The positive association of manufacturing employment and the size of the pollution effect may signal that higher total exposure to airborne particles exerts a larger effect on health. The preponderance of employment in the steel industry—known to have high occupational exposures of toxic substances,⁴⁵ combined with ambient pollution—may lead to a higher dose and subsequent response. Manufacturing workers may also carry toxic substances into the home, leading to “para-occupational” exposures. This finding suggests that future research needs to examine total personal exposure in groups likely to experience high occupational exposures.
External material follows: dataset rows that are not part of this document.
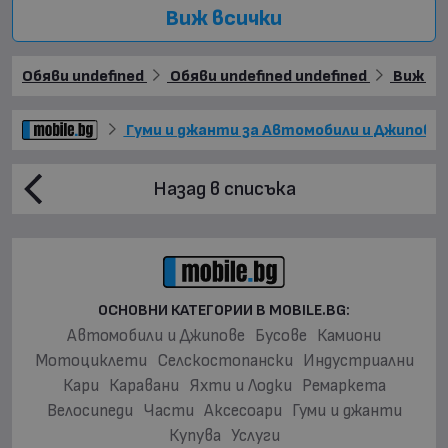
Виж всички
Обяви undefined
Обяви undefined undefined
Виж още
Гуми и джанти за Автомобили и Джипове
Назад в списъка
ОСНОВНИ КАТЕГОРИИ В MOBILE.BG:
Автомобили и Джипове
Бусове
Камиони
Мотоциклети
Селскостопански
Индустриални
Кари
Каравани
Яхти и Лодки
Ремаркета
Велосипеди
Части
Аксесоари
Гуми и джанти
Купува
Услуги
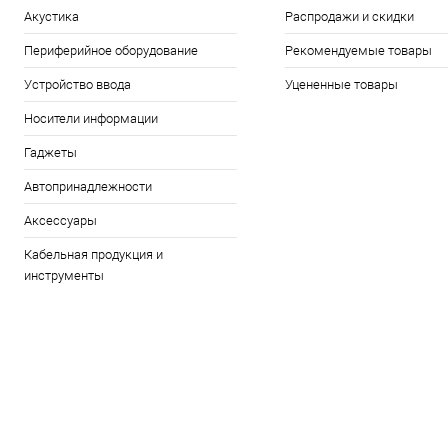
Акустика
Распродажи и скидки
Периферийное оборудование
Рекомендуемые товары
Устройство ввода
Уцененные товары
Носители информации
Гаджеты
Автопринадлежности
Аксессуары
Кабельная продукция и
инструменты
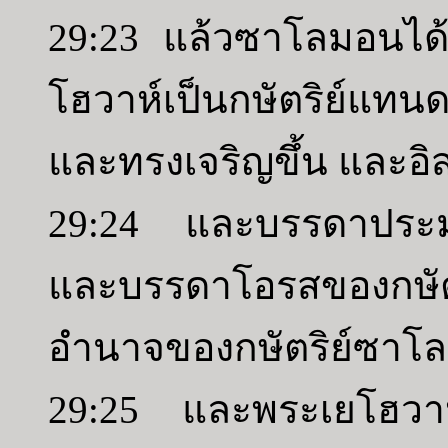
29:23 แล้วซาโลมอนได้
โฮวาห์เป็นกษัตริย์แทน
และทรงเจริญขึ้น และอิสร
29:24 และบรรดาประม
และบรรดาโอรสของกษัตริ
อำนาจของกษัตริย์ซาโ
29:25 และพระเยโฮวาห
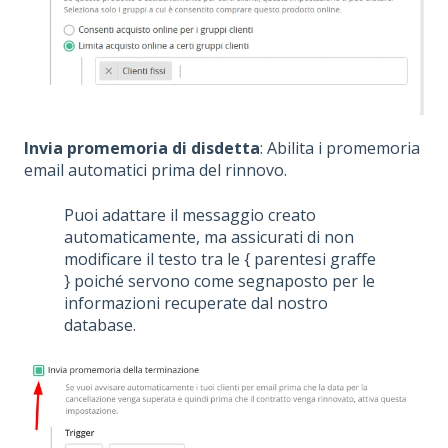
Invia promemoria di disdetta
: Abilita i promemoria
email automatici prima del rinnovo.
Puoi adattare il messaggio creato
automaticamente, ma assicurati di non
modificare il testo tra le { parentesi graffe
} poiché servono come segnaposto per le
informazioni recuperate dal nostro
database.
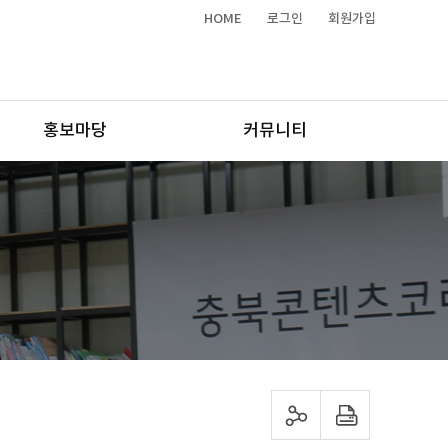
HOME
로그인
회원가입
홍보마당
커뮤니티
sns 공유하기
프린트하기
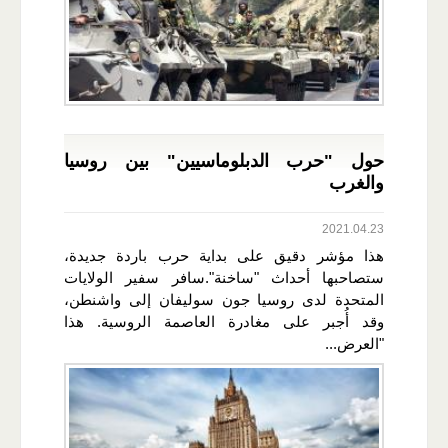
حول "حرب الدبلوماسيين" بين روسيا
والغرب
2021.04.23
هذا مؤشر دقيق على بداية حرب باردة جديدة،
ستصاحبها أحداث "ساخنة".سافر سفير الولايات
المتحدة لدى روسيا جون سوليفان إلى واشنطن،
وقد أُجبر على مغادرة العاصمة الروسية. هذا
"العرض...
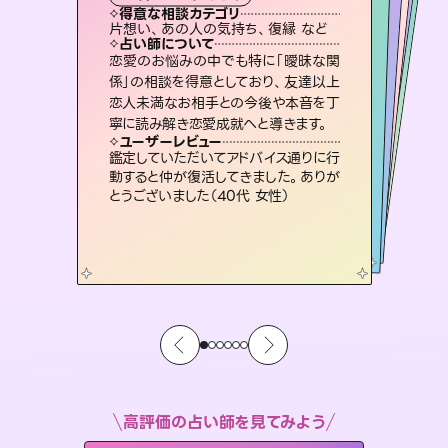
霊視・オーラ
ルーン
オラクルカード
スピリチュアル・リーディング
透視
得意な相談カテゴリ
得意な相談カテゴリ
得意な相談カテゴリ
スピリチュアル・リーディング
得意な相談カテゴリ
得意な相談カテゴリ
片想い、あの人の気持ち、復縁 など
片想い、二人の未来、年の差 など
恋愛総合、片想い、二人の未来 など
恋愛総合、あの人の気持ち など
得意な相談カテゴリ
出逢い、片想い、復縁 など
片想い、あの人の気持ち、復縁 など
占い師について
占い師について
占い師について
占い師について
占い師について
占い師について
未来には何パターンもの選択肢があり
ます。不安で視えにくくなっているあな
たの素敵な未来を見つけ、その未来を
復縁、恋愛、不倫の行方、同性愛や片
思い、仕事関係や借金問題まで知りた
いことや心の負担になっていることを
連絡再開、復縁、成就などの報告実績
多数。セラピストとして2万超の施術経
験があるからこそできる鑑定で、より良
恋愛のお悩みの中でも特に「曖昧な関
3,700年以上の歴史を持つ東洋最古の
占術「易占」で詳細まで占い、幸せへ向
かう道筋を示します。厳しい結果にも具
係」の相談を得意としており、友達以上
恋人未満なお相手との今後や本音を丁
選択できるようアドバイスします。
霊視×オラクルカードを使って「今」と「未来」そして「気になるあの人の気持ち」まで丁寧に読み解き、恋や人生のヒントを優しく引き出します。
紐解き、背中をそっと押して導きます。
体的な対策をお伝えします。
い未来をサポートします。
ユーザーレビュー
ユーザーレビュー
寧に読み解き恋愛成就へと導きます。
ユーザーレビュー
ユーザーレビュー
職場の人の性質や人間関係、本心など
本当によく視えていてびっくり。対策が
ユーザーレビュー
不安な気持ちが嘘みたいに晴れまし
た…！よく視えていらっしゃるんだなと
複雑な背景もしっかり聞いて鑑定して
いただけました。気持ちが楽になりまし
安心感のあり、言い切ってくれる所や濁
さない鑑定のおかげで、毎回自分の気
ユーザーレビュー
とても心温まる鑑定でした。しかもこち
らは何も言っていないのに視えていらっ
打てて前向きになれます（40代）
鑑定していただいてアドバイス通りに行
感じました（40代 女性）
た（50代 女性）
持ちを整えられます（30代 男性）
動すると仲が復活してきました。ありが
しゃるんだなと驚きです（30代女性）
とうございました（40代 女性）
高評価の占い師を見てみよう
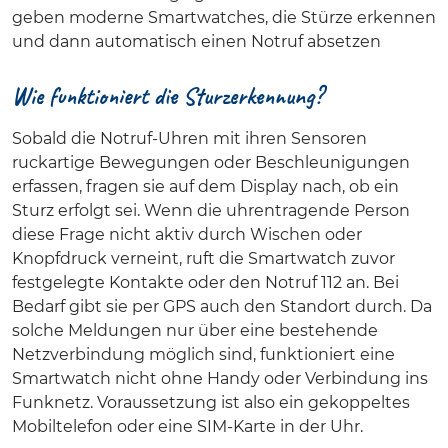
geben moderne Smartwatches, die Stürze erkennen
und dann automatisch einen Notruf absetzen
Wie funktioniert die Sturzerkennung?
Sobald die Notruf-Uhren mit ihren Sensoren
ruckartige Bewegungen oder Beschleunigungen
erfassen, fragen sie auf dem Display nach, ob ein
Sturz erfolgt sei. Wenn die uhrentragende Person
diese Frage nicht aktiv durch Wischen oder
Knopfdruck verneint, ruft die Smartwatch zuvor
festgelegte Kontakte oder den Notruf 112 an. Bei
Bedarf gibt sie per GPS auch den Standort durch. Da
solche Meldungen nur über eine bestehende
Netzverbindung möglich sind, funktioniert eine
Smartwatch nicht ohne Handy oder Verbindung ins
Funknetz. Voraussetzung ist also ein gekoppeltes
Mobiltelefon oder eine SIM-Karte in der Uhr.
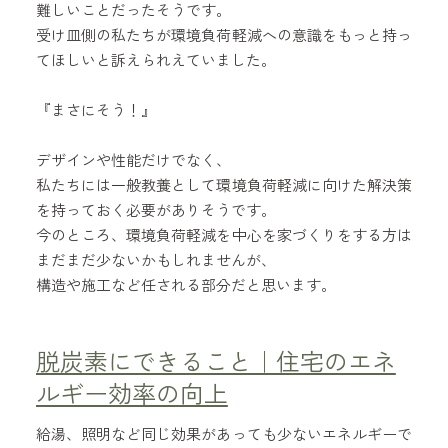
難しいことだったそうです。
受け皿側の私たちが環境負荷軽減への意識をもっと持っ
てほしいと訴えられえていました。
『まさにそう！』
デザインや性能だけでなく、
私たちには一般教養として環境負荷軽減に向けた解決策
を持っておく必要がありそうです。
今のところ、環境負荷軽減を中心を家づくりをする方は
まだまだ少ないかもしれませんが、
構造や施工など任される部分だと思います。
脱炭素にできること｜住宅のエネ
ルギー効率の向上
給湯、照明など同じ効果があっても少ないエネルギーで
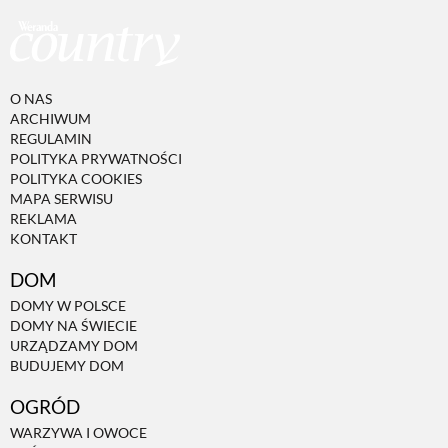
O NAS
ARCHIWUM
REGULAMIN
POLITYKA PRYWATNOŚCI
POLITYKA COOKIES
MAPA SERWISU
REKLAMA
KONTAKT
DOM
DOMY W POLSCE
DOMY NA ŚWIECIE
URZĄDZAMY DOM
BUDUJEMY DOM
OGRÓD
WARZYWA I OWOCE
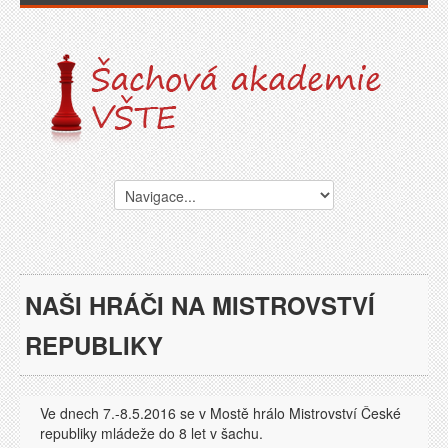
NAŠI HRÁČI NA MISTROVSTVÍ
REPUBLIKY
Ve dnech 7.-8.5.2016 se v Mostě hrálo Mistrovství České
republiky mládeže do 8 let v šachu.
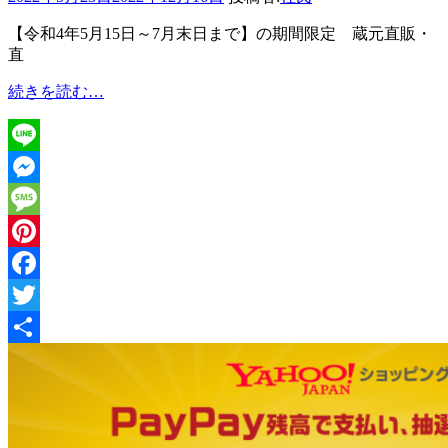
【令和4年5月15日～7月末日まで】の期間限定 蔵元直販・
直
2022
続きを読む…
夏
お
中
Line
元
&
Messenger
父
Message
の
日
Pinterest
ギ
Facebook
フ
ト
Twitter
共
有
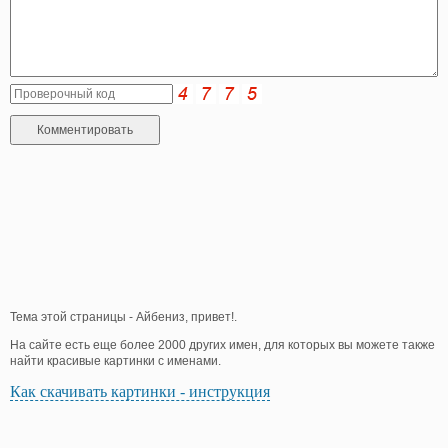
Тема этой страницы - Айбениз, привет!.
На сайте есть еще более 2000 других имен, для которых вы можете также
найти красивые картинки с именами.
Как скачивать картинки - инструкция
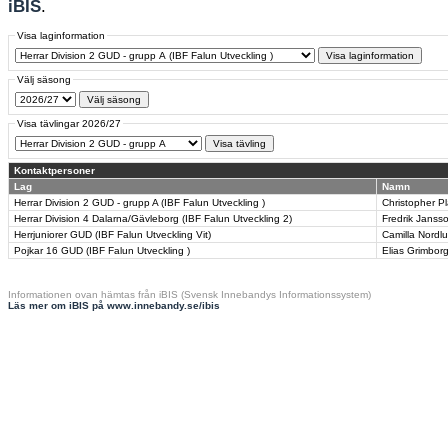
iBIS
.
Visa laginformation
Välj säsong
Visa tävlingar 2026/27
Kontaktpersoner
Lag
Namn
Herrar Division 2 GUD - grupp A (IBF Falun Utveckling )
Christopher P
Herrar Division 4 Dalarna/Gävleborg (IBF Falun Utveckling 2)
Fredrik Janss
Herrjuniorer GUD (IBF Falun Utveckling Vit)
Camilla Nordl
Pojkar 16 GUD (IBF Falun Utveckling )
Elias Grimbor
Informationen ovan hämtas från iBIS (Svensk Innebandys Informationssystem)
Läs mer om iBIS på www.innebandy.se/ibis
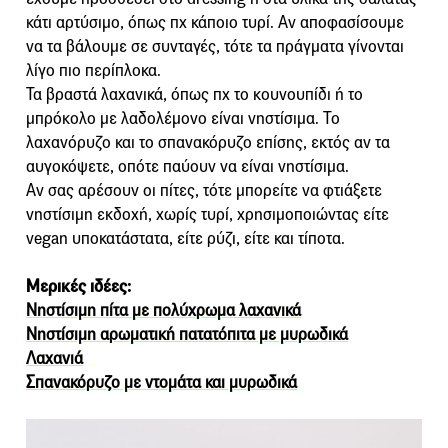
κάτι αρτύσιμο, όπως πχ κάποιο τυρί. Αν αποφασίσουμε
να τα βάλουμε σε συνταγές, τότε τα πράγματα γίνονται
λίγο πιο περίπλοκα.
Τα βραστά λαχανικά, όπως πχ το κουνουπίδι ή το
μπρόκολο με λαδολέμονο είναι νηστίσιμα. Το
λαχανόρυζο και το σπανακόρυζο επίσης, εκτός αν τα
αυγοκόψετε, οπότε παύουν να είναι νηστίσιμα.
Αν σας αρέσουν οι πίτες, τότε μπορείτε να φτιάξετε
νηστίσιμη εκδοχή, χωρίς τυρί, χρησιμοποιώντας είτε
vegan υποκατάστατα, είτε ρύζι, είτε και τίποτα.
Μερικές ιδέες:
Νηστίσιμη πίτα με πολύχρωμα λαχανικά
Νηστίσιμη αρωματική πατατόπιτα με μυρωδικά
Λαχανιά
Σπανακόρυζο με ντομάτα και μυρωδικά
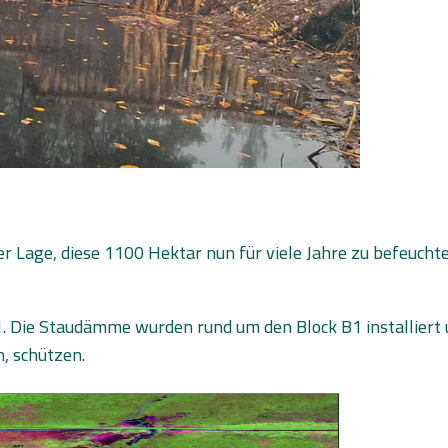
er Lage, diese 1100 Hektar nun für viele Jahre zu befeucht
. Die Staudämme wurden rund um den Block B1 installiert
, schützen.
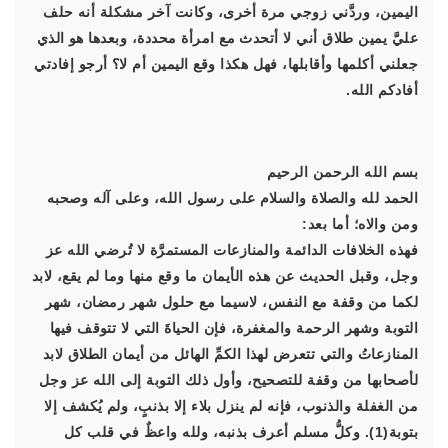
اليمين، وردَّني زوجي مرة أخرى، وكانت آخر مشكلة أنه حلف
عليَّ يمين طلاق أني لا أتحدث مع امرأة محددة، وبعدها هو الذي
جعلني أكلمها وأقابلها، فهل هكذا وقع اليمين أم لا؟ أرجو إفادتي
أفادكم الله.
بسم الله الرحمن الرحيم
الحمد لله والصلاة والسلام على رسول الله، وعلى آله وصحبه
ومن والاه؛ أما بعد:
فهذه الخلافات الدائمة والمنازعات المستمرَّة لا تُرضي الله عز
وجل، وقبل الحديث عن هذه الأيمان ما وقع منها وما لم يقع، لابد
لكما من وقفة مع النفس، لاسيما مع حلول شهر رمضان، شهر
التوبة وشهر الرحمة والمغفرة، فإن الحياةَ التي لا تتوقف فيها
المنازعاتُ والتي تتعرض لهذا الكمِّ الهائل من أيمان الطلاق لابد
لأصحابها من وقفة للتصحيح، وأول ذلك التوبة إلى الله عز وجل
من الغفلة والذنوب، فإنه لم ينزل بلاء إلا بذنبٍ، ولم يُكشف إلا
بتوبة(1). وكلُّ مسلم أعرف بذنبه، ولله واعظٌ في قلب كل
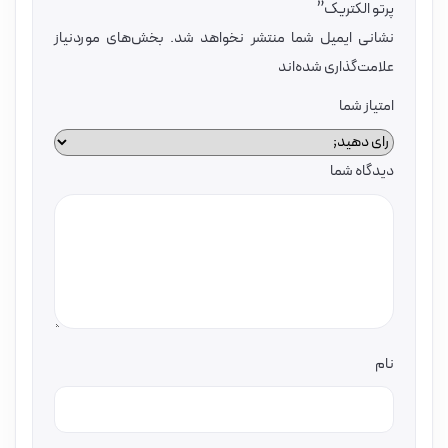
پرتو الکتریک”
نشانی ایمیل شما منتشر نخواهد شد.
بخش‌های موردنیاز
علامت‌گذاری شده‌اند
امتیاز شما
دیدگاه شما
نام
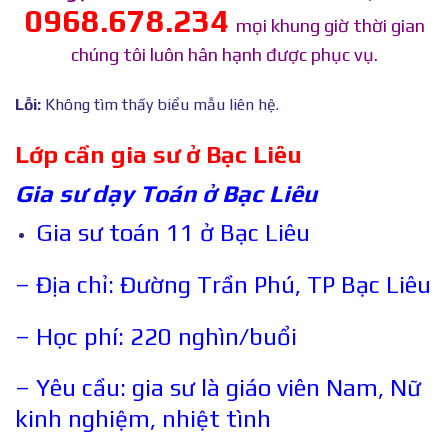
0968.678.234
mọi khung giờ thời gian
chúng tôi luôn hân hạnh được phục vụ.
Lỗi:
Không tìm thấy biểu mẫu liên hệ.
Lớp cần gia sư ở Bạc Liêu
Gia sư dạy Toán ở Bạc Liêu
Gia sư toán 11 ở Bạc Liêu
– Địa chỉ: Đường Trần Phú, TP Bạc Liêu
– Học phí: 220 nghìn/buổi
– Yêu cầu: gia sư là giáo viên Nam, Nữ
kinh nghiệm, nhiệt tình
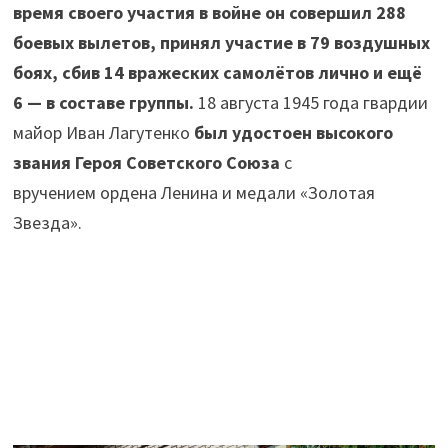
время своего участия в войне он совершил 288
боевых вылетов, принял участие в 79 воздушных
боях, сбив 14 вражеских самолётов лично и ещё
6 — в составе группы
.
18 августа 1945 года гвардии
майор Иван Лагутенко
был удостоен высокого
звания Героя Советского Союза
с
вручением ордена Ленина и медали «Золотая
Звезда»
.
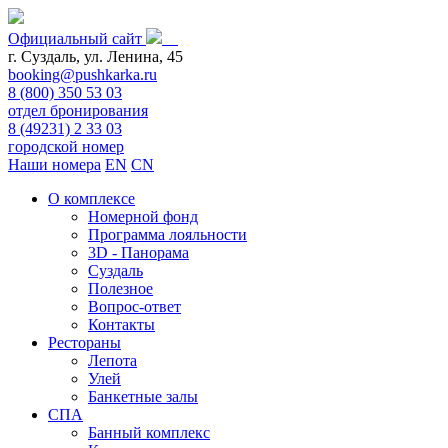
Официальный сайт
г. Суздаль, ул. Ленина, 45
booking@pushkarka.ru
8 (800) 350 53 03
отдел бронирования
8 (49231) 2 33 03
городской номер
Наши номера
EN
CN
О комплексе
Номерной фонд
Программа лояльности
3D - Панорама
Суздаль
Полезное
Вопрос-ответ
Контакты
Рестораны
Лепота
Улей
Банкетные залы
СПА
Банный комплекс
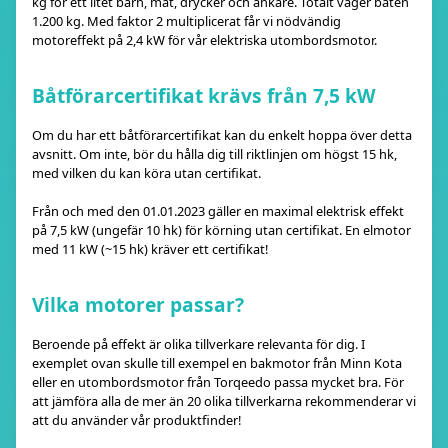
kg för ett litet barn, mat, drycker och ankare. Totalt väger båten
1.200 kg. Med faktor 2 multiplicerat får vi nödvändig
motoreffekt på 2,4 kW för vår elektriska utombordsmotor.
Båtförarcertifikat krävs från 7,5 kW
Om du har ett båtförarcertifikat kan du enkelt hoppa över detta
avsnitt. Om inte, bör du hålla dig till riktlinjen om högst 15 hk,
med vilken du kan köra utan certifikat.
Från och med den 01.01.2023 gäller en maximal elektrisk effekt
på 7,5 kW (ungefär 10 hk) för körning utan certifikat. En elmotor
med 11 kW (~15 hk) kräver ett certifikat!
Vilka motorer passar?
Beroende på effekt är olika tillverkare relevanta för dig. I
exemplet ovan skulle till exempel en bakmotor från Minn Kota
eller en utombordsmotor från Torqeedo passa mycket bra. För
att jämföra alla de mer än 20 olika tillverkarna rekommenderar vi
att du använder vår produktfinder!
Alternatively, education, and manufacturing employment may represent a complex of variables related to material deprivation. Education generally relates to income levels, which in turn correlate to residential environment and access to medical care.⁴⁶ Interestingly, geographical medical care is inversely related to socioeconomic characteristics here, but the east end zone with the largest distances still has the largest health effects. Higher education and associated income may also increase the use of air conditioning in the home, which would reduce indoor exposures.⁴⁷

The sparse number of zones and complexity of socioeconomic characteristics limits our ability to draw conclusions about which specific socioeconomic variable modifies the air pollution effect. Table 6 illustrates the strong correlations between education, manufacturing, smoking, household income, and unemployment. Recent research in smaller areas of Hamilton infers that many of the socioeconomic variables in this analysis may be better represented through underlying principal components that capture complex interrelations among socioeconomic indicators.¹⁸ We were prevented from pursuing this strategy because of the limited number of zones.

Another interpretation would emphasise intra-urban differences in the constituents of pollution. Areas observed to have larger health effects (downtown, north, and east ends) may have higher toxic emissions from point sources or more damaging particles because of higher toxic constituents. Moreover, exposure misclassification may still affect the results because the government monitoring sites represent different types of exposure. The north end monitor, for example, is known as a compliance monitor, intended primary to enforce environmental regulations at the “point of impingement” into residential areas. By contrast, the east end monitor is located in a residential area.

Intra-urban mobility may also confound the exposure assessment. Persons with lower socioeconomic characteristics may be less mobile than those with higher position.⁴⁸ Less mobile persons may experience lower exposure measurement error than those with higher mobility. In this instance, we would expect areas with less measurement error to produce larger effects,⁴⁹ and by extension, areas of lower socioeconomic characteristics may experience larger health effects. Future research may investigate issues of intra-urban monitoring location, toxicity, and mobility in relation to exposure measurement error.

The uniqueness of the Hamilton study site raises questions of external validity about our findings. Hamilton was chosen as a site that afforded social and environmental gradients. Individual level data on socioeconomic characteristics or pooled analysis from numerous cities would advance the research agenda even further than single city analyses. While our results remain tentative because of inherent limits in the study site, they contribute to a growing literature suggesting that socioeconomic position modifies the health effects of air pollution. The key question for future research rests in explaining why, among various competing hypotheses, socioeconomic characteristics may modify the health effects of ambient air pollution exposure.